Sébastien, « syndiqué depuis peu », se tient habituellement plutôt à l’écart de la politique. Longtemps artisan-électricien et saisonnier, il est entré à EDF « un peu par hasard » après s’être installé dans la vallée. Depuis janvier, la politique s’est imposée dans son quotidien : « J’ai trouvé sympa qu’on ait un peu de moyens : neutraliser la production hydro-électrique ça pèse dans la balance, alors qu’un artisan qui va faire grève n’aura pas trop d’impact. » Au cours de notre discussion, il oscille entre fierté, fatigue et frustration : « J’ai participé par conviction. Je l’ai fait pour moi, pour la bande de collègues, pour ma fille, ma femme. C’est presque un acte individuel parce qu’on sait que l’impact n’est pas fort. Mais il ne faut pas le voir comme un échec : on fait ce qu’on peut avec nos moyens. » À l’issue de ces trois semaines de mobilisation, il dresse un bilan contrasté : « Je trouve que c’est beau ce qu’on a fait, même si ça m’a ramené à la réalité. Pour moi le militantisme a des limites et, surtout, il faut être costaud pour faire ça. »

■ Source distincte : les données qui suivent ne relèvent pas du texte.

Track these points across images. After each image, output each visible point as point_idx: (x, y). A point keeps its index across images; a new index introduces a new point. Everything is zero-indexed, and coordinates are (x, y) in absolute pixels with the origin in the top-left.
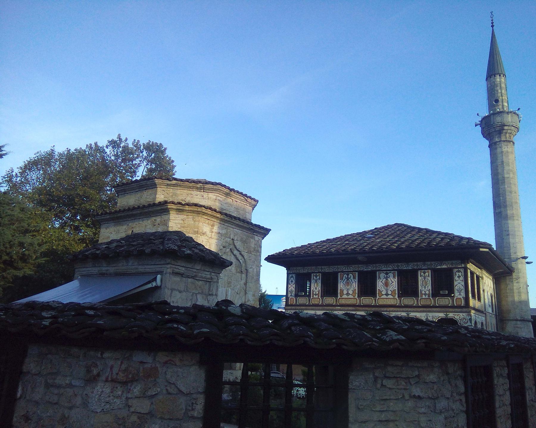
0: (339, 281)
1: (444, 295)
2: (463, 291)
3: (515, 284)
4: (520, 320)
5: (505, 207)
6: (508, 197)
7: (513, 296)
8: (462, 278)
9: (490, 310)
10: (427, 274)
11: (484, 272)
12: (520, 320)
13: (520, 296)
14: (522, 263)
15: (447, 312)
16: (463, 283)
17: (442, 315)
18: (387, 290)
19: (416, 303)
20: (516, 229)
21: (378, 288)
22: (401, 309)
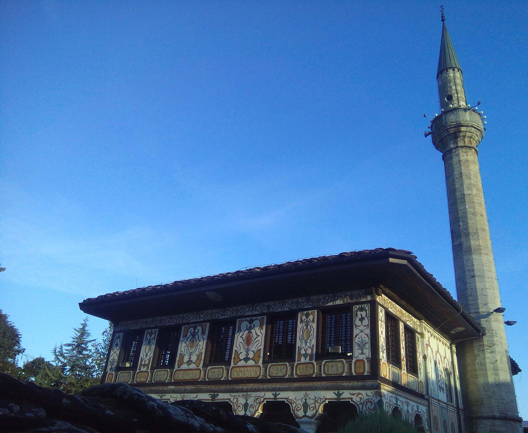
0: (182, 339)
1: (335, 356)
2: (368, 346)
3: (487, 355)
4: (499, 418)
5: (467, 235)
6: (470, 222)
7: (486, 375)
8: (366, 322)
9: (443, 397)
10: (311, 317)
11: (425, 324)
12: (499, 418)
13: (497, 374)
14: (497, 320)
15: (339, 388)
16: (368, 331)
17: (330, 395)
18: (247, 351)
19: (289, 373)
20: (485, 268)
21: (235, 348)
22: (265, 386)
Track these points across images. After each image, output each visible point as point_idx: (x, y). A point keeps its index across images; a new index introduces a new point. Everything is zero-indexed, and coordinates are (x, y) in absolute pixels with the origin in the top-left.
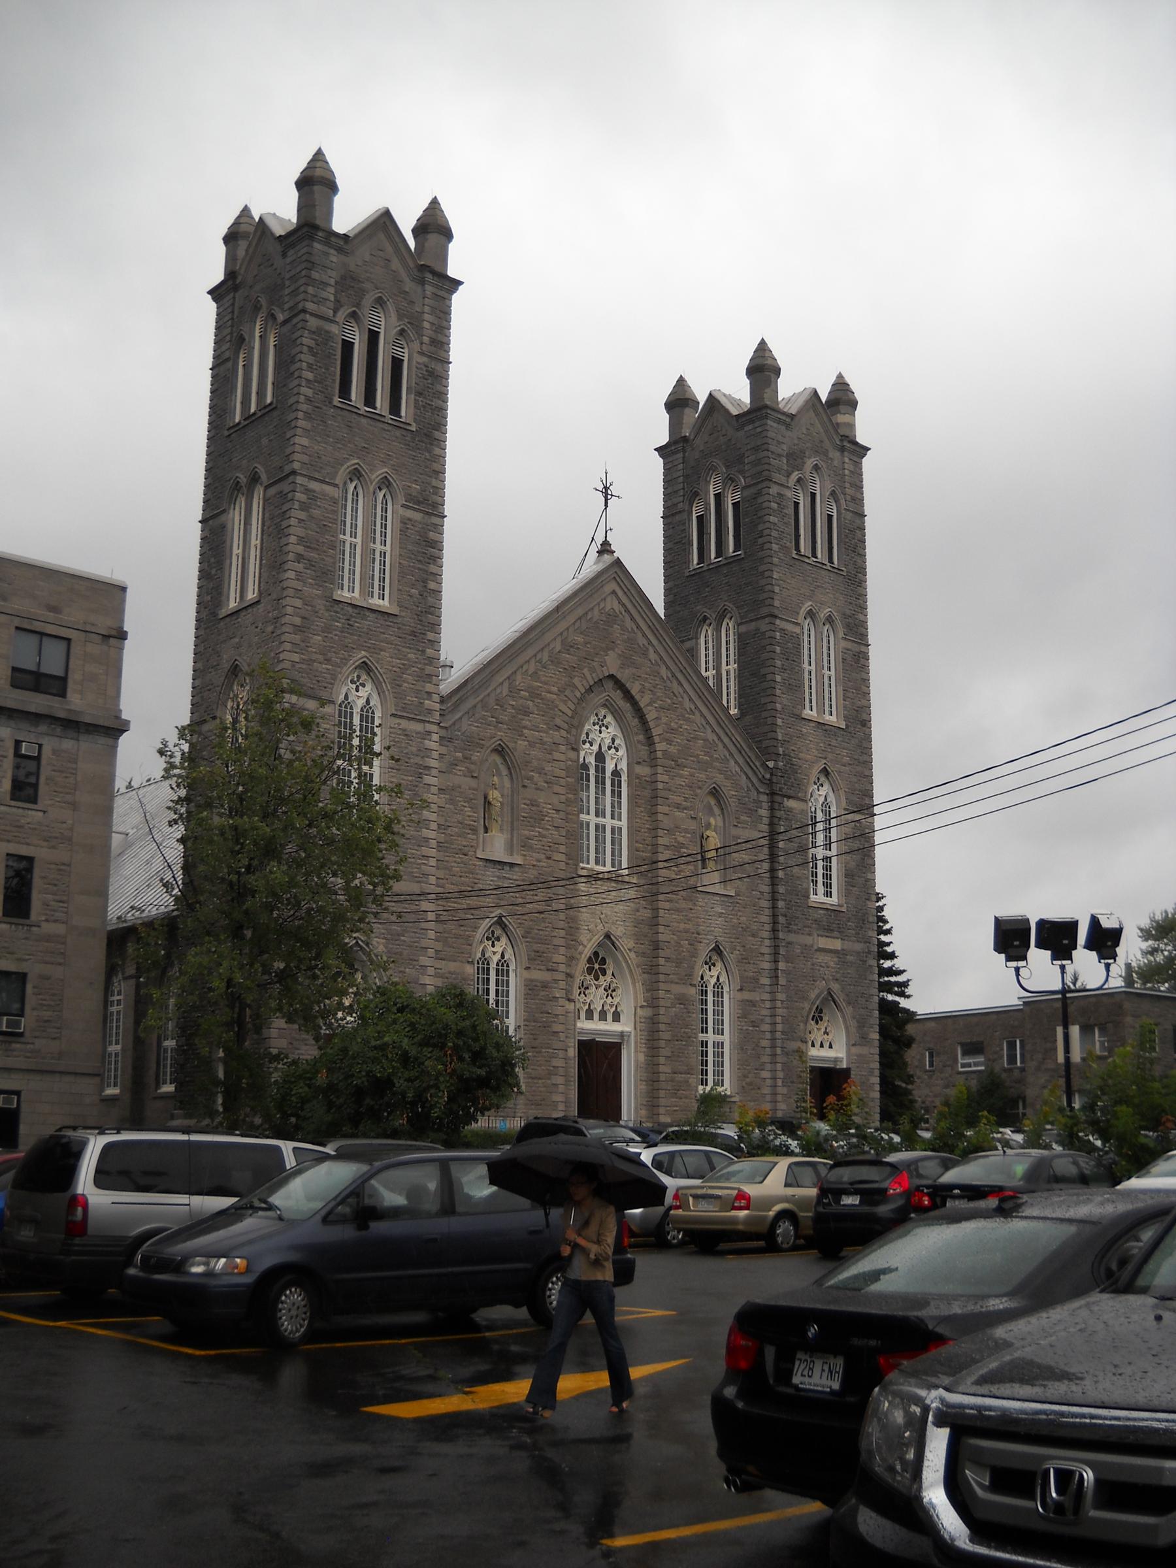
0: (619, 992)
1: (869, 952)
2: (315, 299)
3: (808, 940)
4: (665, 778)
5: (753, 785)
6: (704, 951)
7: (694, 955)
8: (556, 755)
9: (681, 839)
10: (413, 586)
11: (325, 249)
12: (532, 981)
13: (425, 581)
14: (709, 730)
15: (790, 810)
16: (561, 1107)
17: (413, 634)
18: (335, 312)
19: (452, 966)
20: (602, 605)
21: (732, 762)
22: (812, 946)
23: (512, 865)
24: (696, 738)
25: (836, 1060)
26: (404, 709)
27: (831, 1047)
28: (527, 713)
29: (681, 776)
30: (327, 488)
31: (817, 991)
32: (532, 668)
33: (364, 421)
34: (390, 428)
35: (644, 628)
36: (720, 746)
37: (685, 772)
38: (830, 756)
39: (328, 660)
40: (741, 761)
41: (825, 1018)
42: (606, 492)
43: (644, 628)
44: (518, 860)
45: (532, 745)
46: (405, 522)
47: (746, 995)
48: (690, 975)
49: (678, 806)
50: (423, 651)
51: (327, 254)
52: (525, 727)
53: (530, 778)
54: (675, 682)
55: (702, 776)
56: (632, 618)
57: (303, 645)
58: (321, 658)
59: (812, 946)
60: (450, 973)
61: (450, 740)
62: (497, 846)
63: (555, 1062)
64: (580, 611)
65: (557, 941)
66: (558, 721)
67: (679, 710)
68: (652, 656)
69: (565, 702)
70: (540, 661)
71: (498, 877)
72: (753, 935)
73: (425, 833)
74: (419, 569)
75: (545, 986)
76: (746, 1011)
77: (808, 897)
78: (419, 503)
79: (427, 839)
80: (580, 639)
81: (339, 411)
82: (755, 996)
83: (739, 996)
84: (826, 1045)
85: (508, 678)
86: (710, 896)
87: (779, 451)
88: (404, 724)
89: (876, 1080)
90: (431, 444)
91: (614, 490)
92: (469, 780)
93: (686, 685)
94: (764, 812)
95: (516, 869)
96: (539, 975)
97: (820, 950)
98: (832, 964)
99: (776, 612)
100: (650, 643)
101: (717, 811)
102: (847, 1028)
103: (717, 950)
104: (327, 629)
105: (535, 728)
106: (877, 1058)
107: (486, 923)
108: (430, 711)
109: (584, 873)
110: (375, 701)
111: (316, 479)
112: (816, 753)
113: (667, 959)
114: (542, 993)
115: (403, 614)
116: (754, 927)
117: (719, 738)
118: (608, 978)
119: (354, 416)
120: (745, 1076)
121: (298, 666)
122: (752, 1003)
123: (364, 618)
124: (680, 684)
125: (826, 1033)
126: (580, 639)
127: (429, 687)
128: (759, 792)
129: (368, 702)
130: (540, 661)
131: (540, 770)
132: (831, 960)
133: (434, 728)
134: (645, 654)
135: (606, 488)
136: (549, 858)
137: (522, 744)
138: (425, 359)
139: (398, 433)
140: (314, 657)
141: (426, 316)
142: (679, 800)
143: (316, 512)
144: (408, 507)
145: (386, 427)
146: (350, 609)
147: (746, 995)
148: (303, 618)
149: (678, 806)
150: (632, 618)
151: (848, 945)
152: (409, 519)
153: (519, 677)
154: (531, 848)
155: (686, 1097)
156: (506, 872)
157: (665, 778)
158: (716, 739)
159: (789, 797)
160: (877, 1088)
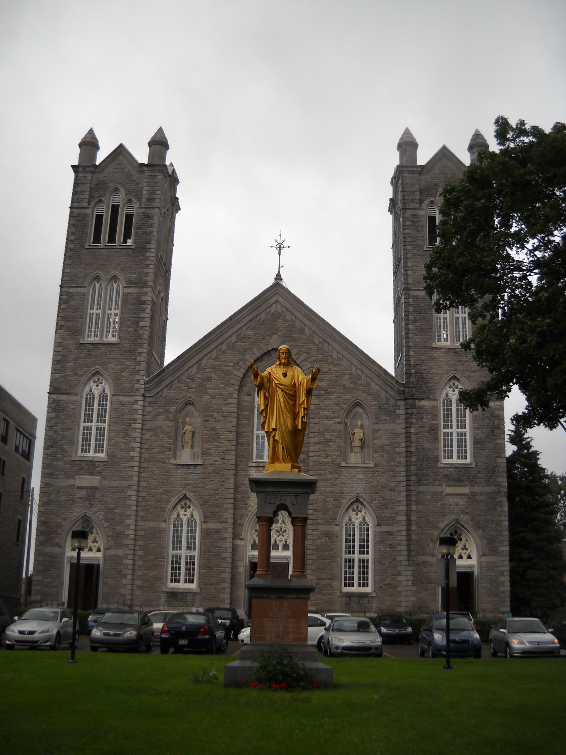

« J’ai bien adhéré au mouvement, poursuit Sébastien. Il y a eu plusieurs temps. D’abord une mobilisation forte dès l’annonce de cette réforme, puis le passage en force du 49.3 nous a remis un coup de boost. Pour bloquer, l’impulsion de base venait des salariés, suivie par les syndicats bien entendu. On voulait pas se faire avoir, donc on a anticipé en se disant qu’avant qu’on reçoive les messages, on prendrait les machines. » Les messages, ce sont les signaux reçus depuis un centre de contrôle national, lorsque l’équilibre entre l’offre et la demande d’électricité sur le réseau est en danger. Si l’écart entre production et consommation se réduit, il y a des risques de coupure. Guillaume nous l’avait expliqué quelques jours plus tôt, à Pied-de-Borne : « Quand le message A
arrive à l’usine, on n’a plus le droit de prendre les machines localement sur fait de grève. On l’a fait il y a quelques années et on a eu une procédure disciplinaire. Tant que le message n’est pas sorti on peut prendre l’usine. » Et si la mise à l’arrêt de l’usine suscite un message par la suite, peu importe, car celle-ci aura été prise avant l’avertissement. Et début mars, Guillaume l’assure, « on a pris l’usine au bon moment ».
Récit d’une occupation
L’occupation était prévue pour le 7 mars, jour d’un appel unitaire émanant de l’intersyndicale. Mais la crainte qu’un message d’alerte ne les empêche de bloquer la production a conduit les salariés à investir les lieux trois jours plus tôt : « Le dimanche, certains étaient dispos, ils sont arrivés à l’usine et ils l’ont mise à l’arrêt, raconte Guillaume. D’autres copains étaient d’astreinte sur une usine secondaire et ont fait la même chose là-bas. On a prévenu le chargé d’exploitation local : c’est la personne de l’encadrement qui était d’astreinte aussi. Il est impacté comme nous et plutôt bienveillant là-dessus. Il a fait remonter la nouvelle au Groupement d’exploitation hydraulique (GEH) et a temporisé. » Si la compréhension du chargé d’exploitation n’étonne pas les grévistes, celle de leur direction bien plus : « On a fait ça un dimanche après-midi, c’est pas commun ! Le lundi, personne. Le mardi, pareil. Le mercredi, le DRH est arrivé les mains dans les poches, voir si ça se passait bien. C’est tout. On n’a eu aucune visite de notre hiérarchie directe. » Pourtant, à d’autres occasions, la hiérarchie, régionale ou nationale, a su faire pression sur les grévistes, comme nous l’indique Guillaume. Cette fois, c’est un étonnant silence qui leur répond. On gage que les cadres, peut-être, à leur tour, étaient favorables à la contestation : pas de pressions, pas de menaces — certains agents ont enchainé les demi-journées de grève avec des demi-journées de repos, pour que l’action ne pèse pas trop lourd sur les salaires à la fin du mois.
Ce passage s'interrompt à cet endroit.